While the system grinds forward slowly, there is a lot of waste, in my opinion. In medicine this is particularly troubling because we have to decide what treatments to use while the research is going through this messy process, and our patients are hearing about exciting but probably wrong findings from the media on a regular basis.
It sounds like the current proposal will build replication into the research process itself. It is an attempt, it seems, to optimize the research infrastructure for actually answering questions, rather than getting published, advancing careers, bringing glory to institutions, and selling journals.
Further, as science advances and our questions get deeper and more complex, we may need a better approach to research in order to answer those questions. Medicine is a great example. It may simply be getting too complex for individual researchers or practitioners to fully grapple with that complexity. We need more collaborative models.
Humans in general perform better when they “crowd source” problems. One person will likely plug holes in the knowledge and vision of another person. Get many people together, and more holes will be plugged. Creativity can also be a collaborative process – people play off each other and the result is greater than the sum of the parts.

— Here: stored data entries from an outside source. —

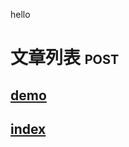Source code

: 
hello
* 文章列表                                                           :post:
** [[./demo.org][demo]]                   
:PROPERTIES:
:THEME: darkfloat
:CATEGORIES: sample,test
:END:

** [[./index.org][index]]
:PROPERTIES:
:THEME: darkfloat
:END:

We often call such efforts a “Manhattan project” and I think the analogy is apt. The Manhattan project was a group of diverse theorists and experimentalists brought together for a common purpose, without regard for academic credit or anything other than achieving their goal. So, in a way, this is a proven model.
Author Mainen says:
“By collaboration, we don’t mean business as usual; we really mean it. We’ll have 10 labs doing the same experiments, with the same gear, the same computer programs. The data we will obtain will go into the cloud and be shared by the 20 labs. It’ll be almost as a global lab, except it will be distributed geographically.”
Punching through to the next level of understanding of how our brains work may just require this level of collaboration. Obviously, not every research question is this complex and will require such a model. The big questions of science, however, likely do.